**Document text**
-=-=-

No, and not for lack of opportunity. Kryptos remains only 75% solved.

Chillbro Baggins
Oct 8, 2004
Bad Angus! Bad!
The various intelligence agencies now run ARGs for recruiting purposes -- if you crack the codes, you get offered a job interview -- but as for the codes actually used for sensitive stuff, it's been nigh-impossible for at least most of the last century and getting harder by the minute.

Early codes like Caesar and Washington and Wellington used, the ones that are in puzzle books/Boy Scout "introduction to codes" these days, are fairly simple, but nowadays the ones used by the public (such as the crazy poo poo going on behind the "https" up there in your address bar) are effectively uncrackable; it'd be easier/quicker/cheaper by several orders of magnitude to mine Bitcoins, trade them cash, launder the money to hell and back, buy gold, and use the gold to buy the decryption algorithm off a corrupt NSA agent.

And it's fair to assume the government (at least the NATO/Commonwealth countries and Russia; the government of the week in, say, Somalia probably isn't as sophisticated) are using something two generations ahead of what the public have access to now.

-=-=-

**Dataset excerpts**
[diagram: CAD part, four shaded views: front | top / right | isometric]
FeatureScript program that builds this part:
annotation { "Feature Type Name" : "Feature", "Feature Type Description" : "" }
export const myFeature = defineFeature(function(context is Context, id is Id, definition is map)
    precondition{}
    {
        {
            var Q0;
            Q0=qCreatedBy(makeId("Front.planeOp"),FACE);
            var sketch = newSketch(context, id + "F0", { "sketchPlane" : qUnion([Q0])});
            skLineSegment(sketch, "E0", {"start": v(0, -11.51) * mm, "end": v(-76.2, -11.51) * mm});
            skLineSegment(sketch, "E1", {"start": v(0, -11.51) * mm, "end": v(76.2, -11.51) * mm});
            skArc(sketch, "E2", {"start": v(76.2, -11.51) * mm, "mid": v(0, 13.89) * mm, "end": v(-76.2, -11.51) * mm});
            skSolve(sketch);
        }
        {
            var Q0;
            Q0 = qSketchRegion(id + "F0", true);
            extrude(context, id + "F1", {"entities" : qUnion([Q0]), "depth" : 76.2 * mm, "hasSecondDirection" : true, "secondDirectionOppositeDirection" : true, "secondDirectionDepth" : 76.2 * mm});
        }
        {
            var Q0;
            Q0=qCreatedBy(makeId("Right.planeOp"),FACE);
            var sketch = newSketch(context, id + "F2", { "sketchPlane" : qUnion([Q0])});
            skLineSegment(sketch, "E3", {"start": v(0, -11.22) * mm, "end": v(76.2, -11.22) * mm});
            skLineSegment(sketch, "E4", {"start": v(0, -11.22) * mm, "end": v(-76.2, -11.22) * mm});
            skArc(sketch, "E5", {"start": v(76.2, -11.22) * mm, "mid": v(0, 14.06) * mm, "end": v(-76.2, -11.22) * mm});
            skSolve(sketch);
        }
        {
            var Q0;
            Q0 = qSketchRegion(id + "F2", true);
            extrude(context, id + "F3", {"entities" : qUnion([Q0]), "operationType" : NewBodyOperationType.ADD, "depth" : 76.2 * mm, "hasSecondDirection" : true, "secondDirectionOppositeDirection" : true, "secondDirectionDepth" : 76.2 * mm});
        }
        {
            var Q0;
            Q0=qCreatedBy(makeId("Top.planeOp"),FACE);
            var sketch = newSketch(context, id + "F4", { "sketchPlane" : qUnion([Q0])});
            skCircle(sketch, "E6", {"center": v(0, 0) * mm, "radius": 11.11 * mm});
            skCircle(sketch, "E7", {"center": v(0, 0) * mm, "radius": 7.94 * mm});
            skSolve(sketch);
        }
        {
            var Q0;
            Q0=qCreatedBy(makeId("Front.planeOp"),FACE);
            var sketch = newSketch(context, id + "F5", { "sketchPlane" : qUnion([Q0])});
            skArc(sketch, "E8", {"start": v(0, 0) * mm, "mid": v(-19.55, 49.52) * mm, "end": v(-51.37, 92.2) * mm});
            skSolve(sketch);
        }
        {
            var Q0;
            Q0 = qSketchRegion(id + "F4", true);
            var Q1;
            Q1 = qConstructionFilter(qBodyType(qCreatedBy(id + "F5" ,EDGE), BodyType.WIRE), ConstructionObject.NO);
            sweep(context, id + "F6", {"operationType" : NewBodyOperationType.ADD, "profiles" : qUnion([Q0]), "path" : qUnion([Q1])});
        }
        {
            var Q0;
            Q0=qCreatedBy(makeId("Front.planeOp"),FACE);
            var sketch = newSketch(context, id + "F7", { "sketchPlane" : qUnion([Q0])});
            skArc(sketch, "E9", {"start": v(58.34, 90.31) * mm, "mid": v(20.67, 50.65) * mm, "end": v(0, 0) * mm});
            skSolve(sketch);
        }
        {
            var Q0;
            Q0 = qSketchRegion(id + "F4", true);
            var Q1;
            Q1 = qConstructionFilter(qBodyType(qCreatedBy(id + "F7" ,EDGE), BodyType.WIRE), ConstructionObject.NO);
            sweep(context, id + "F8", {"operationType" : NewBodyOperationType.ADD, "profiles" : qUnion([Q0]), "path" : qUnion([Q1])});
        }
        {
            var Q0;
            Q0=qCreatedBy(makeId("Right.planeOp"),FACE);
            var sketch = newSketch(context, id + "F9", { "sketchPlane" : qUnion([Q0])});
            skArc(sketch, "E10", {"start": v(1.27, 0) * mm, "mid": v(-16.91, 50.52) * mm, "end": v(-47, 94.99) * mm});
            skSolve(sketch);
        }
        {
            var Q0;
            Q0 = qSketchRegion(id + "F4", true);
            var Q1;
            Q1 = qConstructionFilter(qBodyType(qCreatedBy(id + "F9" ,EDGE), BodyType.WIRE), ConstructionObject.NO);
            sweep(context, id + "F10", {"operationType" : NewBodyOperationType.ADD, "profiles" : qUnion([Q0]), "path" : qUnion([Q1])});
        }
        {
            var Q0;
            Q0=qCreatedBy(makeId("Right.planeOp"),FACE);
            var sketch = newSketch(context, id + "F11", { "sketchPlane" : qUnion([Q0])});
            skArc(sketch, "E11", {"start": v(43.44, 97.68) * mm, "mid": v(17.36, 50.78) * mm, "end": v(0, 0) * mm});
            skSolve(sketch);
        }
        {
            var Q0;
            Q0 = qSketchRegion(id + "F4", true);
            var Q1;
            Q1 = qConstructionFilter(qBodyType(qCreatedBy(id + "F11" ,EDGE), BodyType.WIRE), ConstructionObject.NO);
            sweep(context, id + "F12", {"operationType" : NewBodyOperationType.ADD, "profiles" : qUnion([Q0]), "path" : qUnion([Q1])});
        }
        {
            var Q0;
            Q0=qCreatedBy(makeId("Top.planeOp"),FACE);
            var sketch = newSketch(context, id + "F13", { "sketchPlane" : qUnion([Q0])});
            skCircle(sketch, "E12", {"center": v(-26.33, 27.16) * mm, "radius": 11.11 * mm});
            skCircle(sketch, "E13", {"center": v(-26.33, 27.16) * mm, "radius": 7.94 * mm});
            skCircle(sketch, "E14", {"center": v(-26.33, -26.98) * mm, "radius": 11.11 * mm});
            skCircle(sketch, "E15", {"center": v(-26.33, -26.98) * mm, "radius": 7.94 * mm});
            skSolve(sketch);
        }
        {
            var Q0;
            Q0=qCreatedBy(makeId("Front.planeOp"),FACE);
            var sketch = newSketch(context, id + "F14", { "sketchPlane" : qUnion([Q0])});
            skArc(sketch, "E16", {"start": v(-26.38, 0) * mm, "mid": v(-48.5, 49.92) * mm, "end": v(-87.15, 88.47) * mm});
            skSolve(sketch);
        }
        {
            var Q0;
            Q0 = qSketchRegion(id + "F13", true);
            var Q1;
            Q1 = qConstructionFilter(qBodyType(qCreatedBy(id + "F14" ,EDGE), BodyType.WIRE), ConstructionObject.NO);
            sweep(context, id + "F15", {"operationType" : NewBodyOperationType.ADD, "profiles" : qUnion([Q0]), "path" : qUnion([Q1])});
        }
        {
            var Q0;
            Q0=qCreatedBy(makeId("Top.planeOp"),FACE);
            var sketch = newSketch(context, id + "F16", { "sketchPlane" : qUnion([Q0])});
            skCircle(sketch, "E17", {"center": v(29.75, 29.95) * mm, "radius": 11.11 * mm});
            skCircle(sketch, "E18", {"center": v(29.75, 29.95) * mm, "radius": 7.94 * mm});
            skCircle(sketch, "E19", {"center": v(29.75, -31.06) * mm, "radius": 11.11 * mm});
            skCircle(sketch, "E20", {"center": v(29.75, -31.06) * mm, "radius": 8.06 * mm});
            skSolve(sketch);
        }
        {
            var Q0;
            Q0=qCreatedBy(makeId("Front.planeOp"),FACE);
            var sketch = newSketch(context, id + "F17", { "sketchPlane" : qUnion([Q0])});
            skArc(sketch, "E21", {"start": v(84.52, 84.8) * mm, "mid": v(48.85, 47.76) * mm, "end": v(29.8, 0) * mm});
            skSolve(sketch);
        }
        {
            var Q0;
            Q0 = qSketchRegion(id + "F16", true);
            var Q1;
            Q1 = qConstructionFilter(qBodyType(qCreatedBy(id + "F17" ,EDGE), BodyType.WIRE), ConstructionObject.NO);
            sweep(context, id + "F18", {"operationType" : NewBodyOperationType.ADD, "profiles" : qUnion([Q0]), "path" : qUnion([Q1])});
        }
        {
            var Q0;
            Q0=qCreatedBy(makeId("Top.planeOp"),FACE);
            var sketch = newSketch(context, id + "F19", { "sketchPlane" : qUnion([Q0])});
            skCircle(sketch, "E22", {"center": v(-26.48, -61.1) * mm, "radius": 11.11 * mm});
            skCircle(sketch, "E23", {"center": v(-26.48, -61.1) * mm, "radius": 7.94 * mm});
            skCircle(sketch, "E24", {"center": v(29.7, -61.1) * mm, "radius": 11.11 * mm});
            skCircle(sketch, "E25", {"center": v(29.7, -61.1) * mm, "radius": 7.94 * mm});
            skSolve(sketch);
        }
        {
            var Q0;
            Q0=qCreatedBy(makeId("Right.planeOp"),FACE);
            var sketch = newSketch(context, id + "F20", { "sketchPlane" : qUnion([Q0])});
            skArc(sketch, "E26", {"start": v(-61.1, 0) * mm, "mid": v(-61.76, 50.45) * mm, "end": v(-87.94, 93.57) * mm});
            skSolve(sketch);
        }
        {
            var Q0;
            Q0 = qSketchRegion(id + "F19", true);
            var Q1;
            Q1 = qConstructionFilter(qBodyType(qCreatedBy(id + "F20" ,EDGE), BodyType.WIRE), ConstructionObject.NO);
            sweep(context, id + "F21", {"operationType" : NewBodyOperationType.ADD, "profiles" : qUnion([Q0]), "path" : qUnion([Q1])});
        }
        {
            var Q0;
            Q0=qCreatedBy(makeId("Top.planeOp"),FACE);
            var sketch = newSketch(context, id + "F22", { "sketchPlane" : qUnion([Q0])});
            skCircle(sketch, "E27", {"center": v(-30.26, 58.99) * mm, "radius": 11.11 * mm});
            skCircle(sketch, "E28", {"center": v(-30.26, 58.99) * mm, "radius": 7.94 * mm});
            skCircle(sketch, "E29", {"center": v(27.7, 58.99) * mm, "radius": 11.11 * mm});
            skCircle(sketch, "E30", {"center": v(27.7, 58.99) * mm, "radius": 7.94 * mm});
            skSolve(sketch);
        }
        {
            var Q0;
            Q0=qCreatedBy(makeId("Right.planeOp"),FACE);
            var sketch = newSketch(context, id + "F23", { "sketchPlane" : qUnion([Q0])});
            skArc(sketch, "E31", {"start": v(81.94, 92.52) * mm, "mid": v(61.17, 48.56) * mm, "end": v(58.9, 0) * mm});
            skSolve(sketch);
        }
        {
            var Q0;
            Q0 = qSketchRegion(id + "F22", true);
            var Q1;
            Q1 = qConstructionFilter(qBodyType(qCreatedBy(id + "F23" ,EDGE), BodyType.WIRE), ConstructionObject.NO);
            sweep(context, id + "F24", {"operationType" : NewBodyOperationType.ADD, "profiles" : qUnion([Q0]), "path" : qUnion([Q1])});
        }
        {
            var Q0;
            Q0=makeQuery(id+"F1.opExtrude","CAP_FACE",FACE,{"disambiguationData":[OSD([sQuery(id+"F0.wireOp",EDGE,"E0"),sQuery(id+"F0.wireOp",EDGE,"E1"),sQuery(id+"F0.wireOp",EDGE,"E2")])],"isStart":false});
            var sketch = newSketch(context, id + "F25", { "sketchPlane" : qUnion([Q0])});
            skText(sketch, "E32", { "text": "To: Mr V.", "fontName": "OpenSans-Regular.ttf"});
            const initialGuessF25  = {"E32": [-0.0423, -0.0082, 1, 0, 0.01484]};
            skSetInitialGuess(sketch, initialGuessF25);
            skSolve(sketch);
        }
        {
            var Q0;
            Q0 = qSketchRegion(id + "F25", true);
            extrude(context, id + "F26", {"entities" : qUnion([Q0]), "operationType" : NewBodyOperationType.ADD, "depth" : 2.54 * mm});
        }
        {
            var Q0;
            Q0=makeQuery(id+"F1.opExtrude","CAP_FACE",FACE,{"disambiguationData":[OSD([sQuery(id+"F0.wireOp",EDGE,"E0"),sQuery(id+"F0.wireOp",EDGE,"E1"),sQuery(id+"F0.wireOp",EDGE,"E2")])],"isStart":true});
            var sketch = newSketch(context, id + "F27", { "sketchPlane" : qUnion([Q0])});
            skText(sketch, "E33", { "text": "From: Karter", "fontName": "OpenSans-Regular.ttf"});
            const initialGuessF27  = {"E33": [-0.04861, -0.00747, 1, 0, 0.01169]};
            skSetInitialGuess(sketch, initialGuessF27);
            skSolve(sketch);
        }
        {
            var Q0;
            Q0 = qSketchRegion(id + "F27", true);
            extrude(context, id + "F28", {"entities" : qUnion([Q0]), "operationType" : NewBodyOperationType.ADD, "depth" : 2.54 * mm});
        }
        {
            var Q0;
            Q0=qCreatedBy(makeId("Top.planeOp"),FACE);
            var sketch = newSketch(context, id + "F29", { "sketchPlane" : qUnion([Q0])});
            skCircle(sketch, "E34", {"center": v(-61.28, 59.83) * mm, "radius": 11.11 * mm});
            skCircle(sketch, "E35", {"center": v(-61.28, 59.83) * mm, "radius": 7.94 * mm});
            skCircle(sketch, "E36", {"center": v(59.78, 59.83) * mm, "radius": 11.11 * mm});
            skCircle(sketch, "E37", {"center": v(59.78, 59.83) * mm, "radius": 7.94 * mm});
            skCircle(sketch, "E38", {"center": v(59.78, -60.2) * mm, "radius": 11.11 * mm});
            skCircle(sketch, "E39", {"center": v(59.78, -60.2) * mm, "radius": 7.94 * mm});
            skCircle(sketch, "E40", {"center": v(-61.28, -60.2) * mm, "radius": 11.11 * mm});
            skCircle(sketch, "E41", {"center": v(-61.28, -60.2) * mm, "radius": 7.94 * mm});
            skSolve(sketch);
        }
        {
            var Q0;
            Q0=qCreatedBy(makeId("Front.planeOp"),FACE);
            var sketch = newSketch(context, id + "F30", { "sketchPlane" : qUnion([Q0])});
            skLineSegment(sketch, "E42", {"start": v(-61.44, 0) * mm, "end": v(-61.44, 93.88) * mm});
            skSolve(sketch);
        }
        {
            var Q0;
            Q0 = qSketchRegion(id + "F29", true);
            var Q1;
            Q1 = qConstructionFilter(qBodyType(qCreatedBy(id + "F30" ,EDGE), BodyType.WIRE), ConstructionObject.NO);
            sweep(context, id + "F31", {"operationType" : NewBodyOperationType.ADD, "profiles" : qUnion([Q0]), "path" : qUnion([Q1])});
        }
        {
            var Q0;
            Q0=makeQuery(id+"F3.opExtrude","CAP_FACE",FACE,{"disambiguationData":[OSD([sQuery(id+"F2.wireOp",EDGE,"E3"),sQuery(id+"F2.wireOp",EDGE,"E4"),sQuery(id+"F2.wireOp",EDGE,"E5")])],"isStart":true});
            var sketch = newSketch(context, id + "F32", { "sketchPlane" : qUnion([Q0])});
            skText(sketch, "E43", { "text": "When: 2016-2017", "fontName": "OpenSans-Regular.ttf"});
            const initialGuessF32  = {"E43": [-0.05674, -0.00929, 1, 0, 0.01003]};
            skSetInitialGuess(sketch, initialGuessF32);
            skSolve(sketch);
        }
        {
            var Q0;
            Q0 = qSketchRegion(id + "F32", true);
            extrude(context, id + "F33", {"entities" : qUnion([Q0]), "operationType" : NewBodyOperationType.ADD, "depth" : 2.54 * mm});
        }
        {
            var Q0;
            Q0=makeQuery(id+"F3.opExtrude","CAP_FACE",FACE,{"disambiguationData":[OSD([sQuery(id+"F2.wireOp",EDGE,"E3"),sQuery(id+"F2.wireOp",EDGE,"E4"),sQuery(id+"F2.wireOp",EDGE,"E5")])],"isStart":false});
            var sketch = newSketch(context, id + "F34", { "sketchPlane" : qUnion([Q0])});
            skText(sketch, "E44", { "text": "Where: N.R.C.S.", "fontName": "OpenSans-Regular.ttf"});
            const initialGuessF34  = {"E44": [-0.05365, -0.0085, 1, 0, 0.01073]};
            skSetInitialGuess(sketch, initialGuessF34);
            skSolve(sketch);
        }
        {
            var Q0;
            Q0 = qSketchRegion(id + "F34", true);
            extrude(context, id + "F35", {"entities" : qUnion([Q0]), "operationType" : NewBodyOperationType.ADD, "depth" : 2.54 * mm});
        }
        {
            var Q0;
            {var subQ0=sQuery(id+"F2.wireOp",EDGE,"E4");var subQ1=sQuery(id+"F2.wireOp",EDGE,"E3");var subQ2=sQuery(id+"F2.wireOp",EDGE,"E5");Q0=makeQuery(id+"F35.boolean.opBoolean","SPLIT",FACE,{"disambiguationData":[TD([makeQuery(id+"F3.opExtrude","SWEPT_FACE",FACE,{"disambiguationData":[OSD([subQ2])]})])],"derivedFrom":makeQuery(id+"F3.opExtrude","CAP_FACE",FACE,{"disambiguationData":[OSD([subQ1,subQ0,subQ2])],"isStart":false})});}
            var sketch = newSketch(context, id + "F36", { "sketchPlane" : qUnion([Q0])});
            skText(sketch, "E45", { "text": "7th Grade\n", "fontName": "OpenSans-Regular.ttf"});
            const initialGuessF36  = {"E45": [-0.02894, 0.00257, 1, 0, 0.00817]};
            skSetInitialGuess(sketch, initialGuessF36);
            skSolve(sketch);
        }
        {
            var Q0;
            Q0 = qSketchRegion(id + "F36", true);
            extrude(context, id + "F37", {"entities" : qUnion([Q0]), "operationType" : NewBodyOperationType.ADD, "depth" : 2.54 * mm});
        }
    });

-=-=-

**Exercise instructions**
a) Answer these questions using the post about codes, one answer per line, marked the same way:
(i) How much of Kryptos remains solved?
(ii) What do the various intelligence agencies now run for recruiting purposes?
(iii) Which governments does the post assume are using something two generations ahead of what the public has?
b) Print the passage of the post about codes that begins at the words "Early codes like" and ends after the words "corrupt NSA agent.".
c) Carry on the post about codes from its last sentence.

**Set of answers**
a)
(i) Only 75%.
(ii) ARGs.
(iii) The NATO/Commonwealth countries and Russia.

b)
Early codes like Caesar and Washington and Wellington used, the ones that are in puzzle books/Boy Scout "introduction to codes" these days, are fairly simple, but nowadays the ones used by the public (such as the crazy poo poo going on behind the "https" up there in your address bar) are effectively uncrackable; it'd be easier/quicker/cheaper by several orders of magnitude to mine Bitcoins, trade them cash, launder the money to hell and back, buy gold, and use the gold to buy the decryption algorithm off a corrupt NSA agent.

c)
Hell, the WWII German Enigma machine was like banging two rocks together in comparison to what we have now, and it was only shoddy user practices that allowed the Allies to crack it. The users were told its code was unbreakable so they got lazy with changing up the settings, providing the Poles and Brits with enough messages with the same settings to allow standard cryptographic analysis (with the help of the first computers in the modern sense). So the Nazis changed the design and enforced proper practice, which worked until the Brits captured a couple of U-boats and weather-monitoring ships before they could trash the radio rooms, getting a couple of complete machines and sets of codebooks/instruction manuals, and managed to come up with plausible enough alternate explanations for their press releases (which the Germans were reading, of course) announcing the Royal Navy laying waste to this or that wolfpack of U-boats so that Gerry thought his code was still secure and it was just that damned ASDIC and British luck (similarly, the myth about eating lots of carrots making your night vision better was the cover story for British night-fighter pilots to avoid giving away the fact that they had radar).

And all the really fun stuff is encrypted using one-time pads, which are completely random matrices; pretty much the only way to crack a one-time pad before the heat death of the universe is to capture a person using it before they have a chance to destroy their copy of the pad.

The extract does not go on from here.